§ Document source:
817h3 libellule bleue à Dion

 

817h4 grenouille à Dion

 

Cet écosystème aquatique est extrêmement riche en animaux de toutes sortes, dont certaines espèces spécifiques, comme cette libellule bleue. Les oiseaux pullulent, et on voit aussi dans le marécage des batraciens comme cette grenouille.

 

817i1 autel du grand temple de Zeus Olympien à Dion

 

817i2 hécatombe offerte à Zeus Olympien, Dion

 

Commençons notre petit tour des sanctuaires anciens par celui du maître des lieux, Zeus Olympien. On n’a pas, ou pas encore, dégagé son temple, seulement des pans de mur de l’enceinte du sanctuaire, mais on a complètement mis au jour le grand autel des sacrifices (photo ci-dessus). On y réalisait des hécatombes (“hécaton” signifie “cent” et “bous” désigne le bœuf, ou le bovin. Une hécatombe est donc le sacrifice de cent bœufs). Sur le site, un dessin représente l’autel et une cérémonie de sacrifice. Comme je le trouve bien fait, ce dessin, conforme aux descriptions que l’on peut lire dans les textes antiques et que l’on peut voir sur des bas-reliefs, j’ai eu envie de le photographier et de le montrer ici.

§ Exercices à traiter:
A – Répondez aux questions suivantes à l'aide du texte sur Dion.
(i) Quel insecte est cité comme exemple d'espèce spécifique de l'écosystème aquatique ?
(ii) Que signifie le mot « hécaton » ?
(iii) Quel élément du sanctuaire de Zeus Olympien a été complètement mis au jour ?
B – Modifiez le passage du texte sur Dion qui part des mots « 817h3 libellule bleue » et s'arrête après « comme cette grenouille. », en changeant « grenouille » en « rainette ».

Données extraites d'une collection
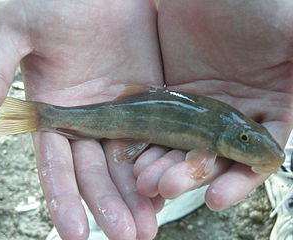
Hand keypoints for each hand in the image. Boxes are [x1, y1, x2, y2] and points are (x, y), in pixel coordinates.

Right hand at [0, 0, 162, 238]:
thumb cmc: (54, 1)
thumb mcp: (16, 30)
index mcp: (55, 112)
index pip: (57, 165)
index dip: (63, 199)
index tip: (73, 234)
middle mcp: (88, 121)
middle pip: (96, 173)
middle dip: (109, 205)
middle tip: (127, 236)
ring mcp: (121, 114)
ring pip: (127, 163)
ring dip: (137, 196)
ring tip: (148, 228)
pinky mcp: (149, 103)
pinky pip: (155, 138)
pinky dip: (160, 165)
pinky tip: (169, 189)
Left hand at [135, 0, 292, 210]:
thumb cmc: (258, 5)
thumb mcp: (291, 35)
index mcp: (271, 105)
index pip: (256, 156)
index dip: (239, 179)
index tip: (216, 199)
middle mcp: (237, 113)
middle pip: (215, 156)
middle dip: (193, 176)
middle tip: (169, 188)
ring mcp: (203, 106)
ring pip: (184, 145)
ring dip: (166, 166)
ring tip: (148, 181)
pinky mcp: (174, 94)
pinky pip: (161, 124)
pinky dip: (151, 143)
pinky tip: (137, 158)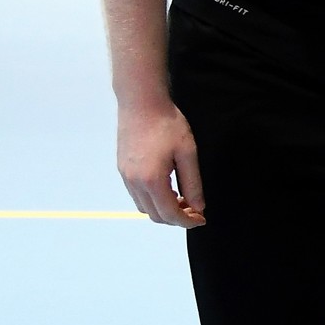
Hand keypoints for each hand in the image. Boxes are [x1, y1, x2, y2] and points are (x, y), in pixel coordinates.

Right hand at [116, 97, 204, 226]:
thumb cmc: (167, 124)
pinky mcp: (122, 168)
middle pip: (154, 215)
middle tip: (195, 210)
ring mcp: (125, 176)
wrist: (141, 103)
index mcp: (151, 180)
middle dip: (176, 218)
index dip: (187, 221)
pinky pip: (137, 195)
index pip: (169, 213)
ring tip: (183, 198)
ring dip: (163, 210)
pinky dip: (153, 199)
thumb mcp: (188, 154)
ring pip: (144, 207)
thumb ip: (193, 183)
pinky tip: (168, 188)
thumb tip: (198, 206)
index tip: (201, 219)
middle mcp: (134, 182)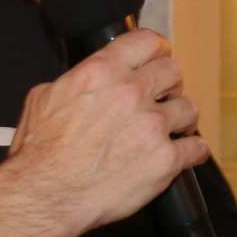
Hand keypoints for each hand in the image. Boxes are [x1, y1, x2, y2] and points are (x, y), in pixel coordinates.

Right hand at [6, 29, 204, 236]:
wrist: (46, 194)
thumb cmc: (39, 153)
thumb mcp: (44, 98)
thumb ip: (75, 81)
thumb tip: (88, 80)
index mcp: (102, 72)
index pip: (147, 42)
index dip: (157, 50)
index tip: (159, 58)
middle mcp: (131, 93)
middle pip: (173, 73)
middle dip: (169, 85)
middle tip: (164, 97)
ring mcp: (152, 126)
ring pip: (189, 109)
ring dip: (182, 118)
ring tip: (172, 129)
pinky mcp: (165, 160)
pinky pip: (196, 148)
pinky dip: (192, 151)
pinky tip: (184, 153)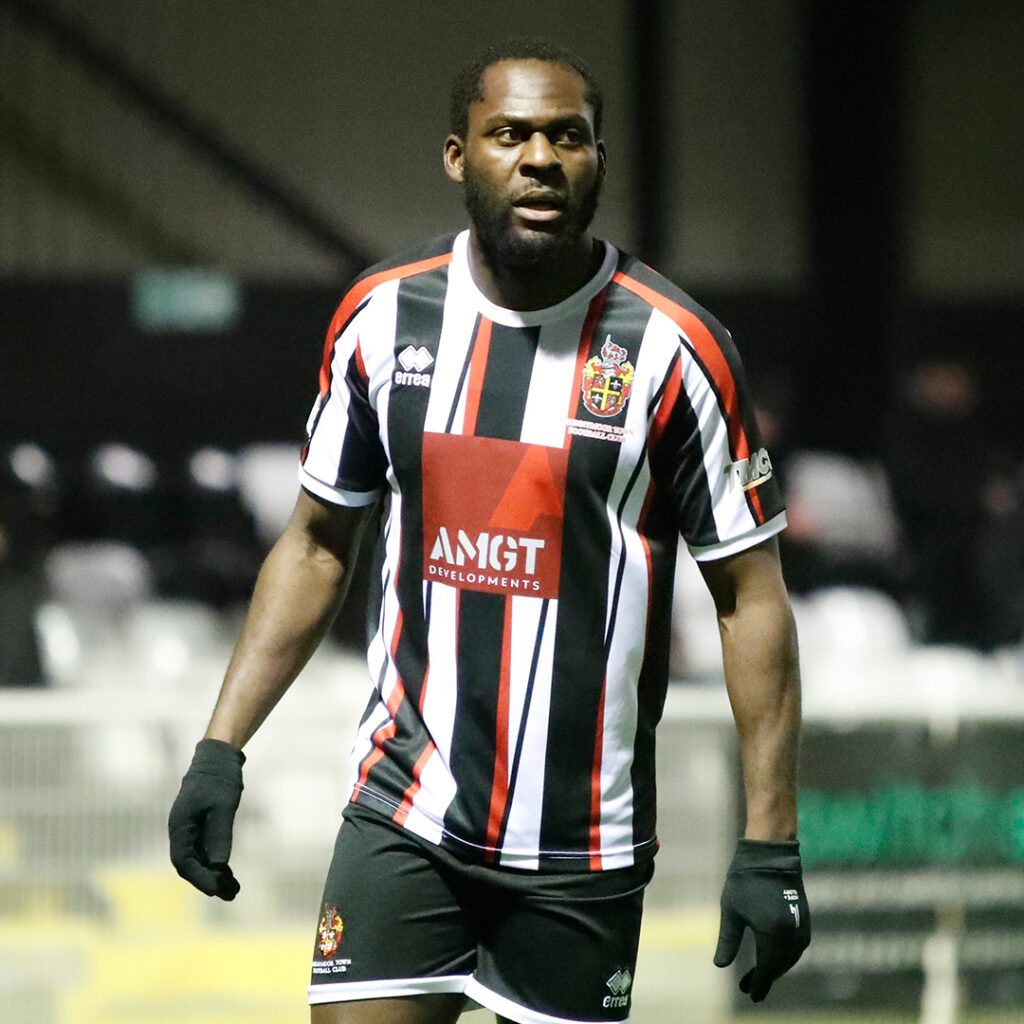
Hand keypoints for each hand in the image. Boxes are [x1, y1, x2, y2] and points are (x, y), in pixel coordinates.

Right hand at [168, 738, 244, 899]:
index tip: (217, 891)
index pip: (184, 862)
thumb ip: (219, 836)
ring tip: (235, 890)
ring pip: (198, 860)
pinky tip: (230, 874)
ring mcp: (189, 830)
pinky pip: (204, 852)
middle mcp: (181, 831)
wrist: (218, 758)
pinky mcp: (199, 827)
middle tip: (232, 895)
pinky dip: (216, 864)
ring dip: (214, 875)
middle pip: (190, 865)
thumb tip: (218, 867)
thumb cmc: (219, 780)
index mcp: (180, 826)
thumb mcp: (224, 808)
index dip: (200, 879)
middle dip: (209, 882)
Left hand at [713, 838, 810, 1000]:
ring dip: (775, 968)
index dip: (758, 985)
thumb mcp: (731, 910)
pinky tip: (772, 956)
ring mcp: (801, 928)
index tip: (749, 996)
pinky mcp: (805, 920)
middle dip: (765, 978)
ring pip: (789, 959)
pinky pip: (796, 948)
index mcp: (772, 935)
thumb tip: (720, 966)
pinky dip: (784, 957)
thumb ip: (727, 941)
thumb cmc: (745, 879)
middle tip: (748, 986)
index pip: (767, 970)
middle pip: (779, 967)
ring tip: (758, 973)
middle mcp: (791, 936)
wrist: (771, 854)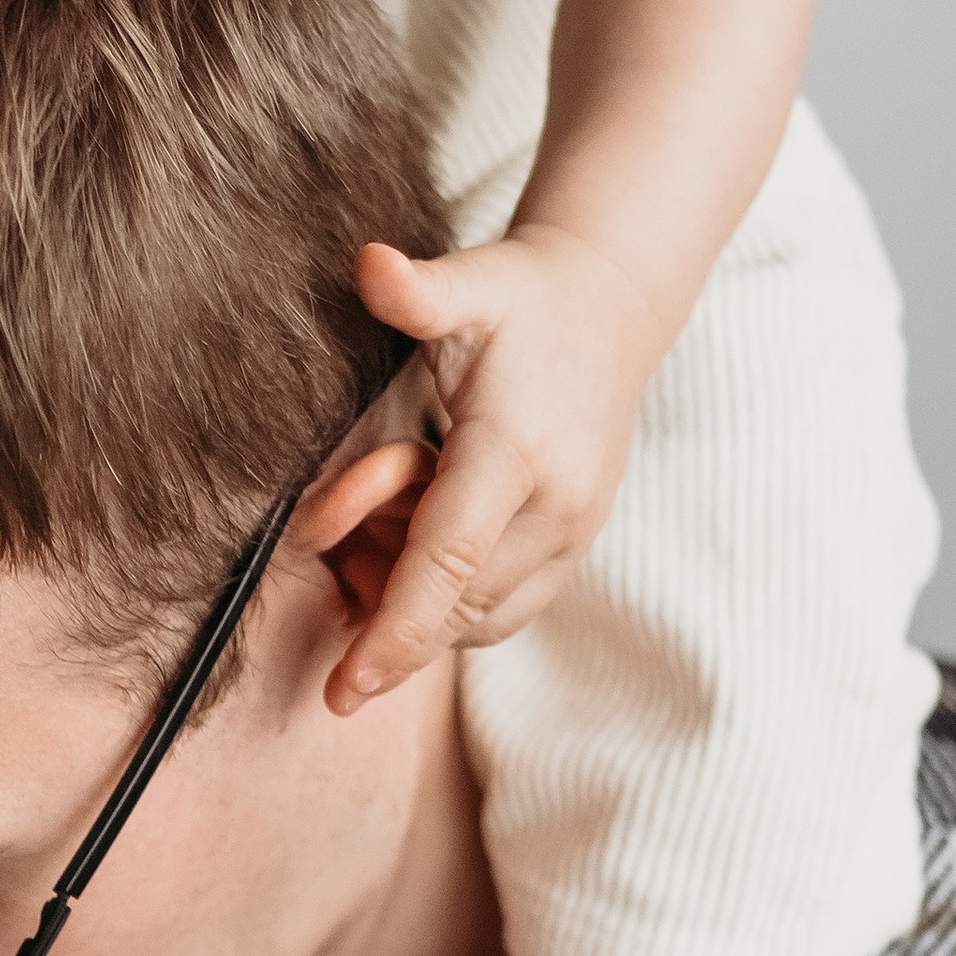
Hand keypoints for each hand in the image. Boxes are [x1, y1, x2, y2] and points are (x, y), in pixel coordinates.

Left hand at [337, 223, 666, 705]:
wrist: (608, 310)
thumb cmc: (521, 300)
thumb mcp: (470, 283)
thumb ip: (416, 290)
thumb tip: (368, 265)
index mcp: (518, 453)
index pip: (448, 563)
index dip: (394, 631)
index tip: (347, 690)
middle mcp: (554, 510)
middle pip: (451, 606)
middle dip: (385, 591)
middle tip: (360, 516)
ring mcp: (571, 540)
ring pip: (475, 622)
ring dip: (416, 599)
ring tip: (399, 513)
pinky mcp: (570, 555)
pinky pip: (497, 615)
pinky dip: (446, 605)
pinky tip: (419, 546)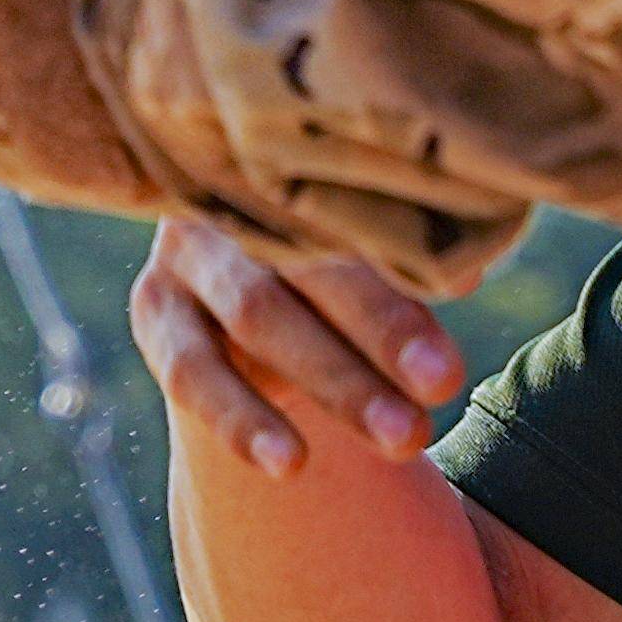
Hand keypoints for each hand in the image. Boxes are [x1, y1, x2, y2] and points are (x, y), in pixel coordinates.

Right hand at [126, 211, 464, 476]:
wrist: (242, 275)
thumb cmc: (329, 248)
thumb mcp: (361, 239)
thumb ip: (403, 251)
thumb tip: (464, 269)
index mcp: (291, 157)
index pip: (349, 204)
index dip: (406, 253)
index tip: (467, 297)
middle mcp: (233, 191)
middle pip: (305, 260)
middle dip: (380, 325)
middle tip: (444, 383)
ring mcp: (185, 250)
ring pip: (256, 314)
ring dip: (335, 379)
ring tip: (405, 439)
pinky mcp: (154, 309)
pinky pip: (191, 371)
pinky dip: (240, 420)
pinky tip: (289, 463)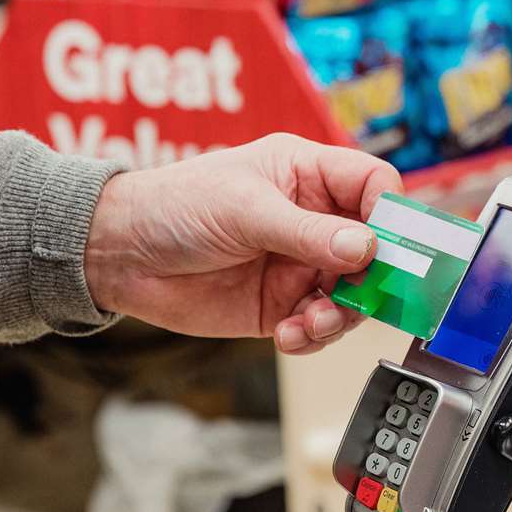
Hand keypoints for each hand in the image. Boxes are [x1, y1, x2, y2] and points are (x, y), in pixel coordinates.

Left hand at [85, 133, 401, 353]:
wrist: (118, 256)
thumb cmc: (174, 207)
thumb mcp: (244, 209)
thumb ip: (308, 231)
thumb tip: (367, 248)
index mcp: (309, 176)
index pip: (375, 186)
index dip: (394, 214)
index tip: (394, 247)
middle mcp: (314, 220)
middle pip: (377, 249)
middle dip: (374, 279)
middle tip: (361, 298)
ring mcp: (301, 264)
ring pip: (354, 294)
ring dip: (342, 315)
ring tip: (311, 322)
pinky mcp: (282, 305)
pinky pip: (320, 326)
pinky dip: (313, 336)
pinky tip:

§ Réponses par exercice:
A –
(i) La libellule bleue.
(ii) Il signifie « cent ».
(iii) Le grand autel des sacrifices.

B –
817h3 libellule bleue à Dion

 

817h4 rainette à Dion

 

Cet écosystème aquatique est extrêmement riche en animaux de toutes sortes, dont certaines espèces spécifiques, comme cette libellule bleue. Les oiseaux pullulent, et on voit aussi dans le marécage des batraciens comme cette rainette.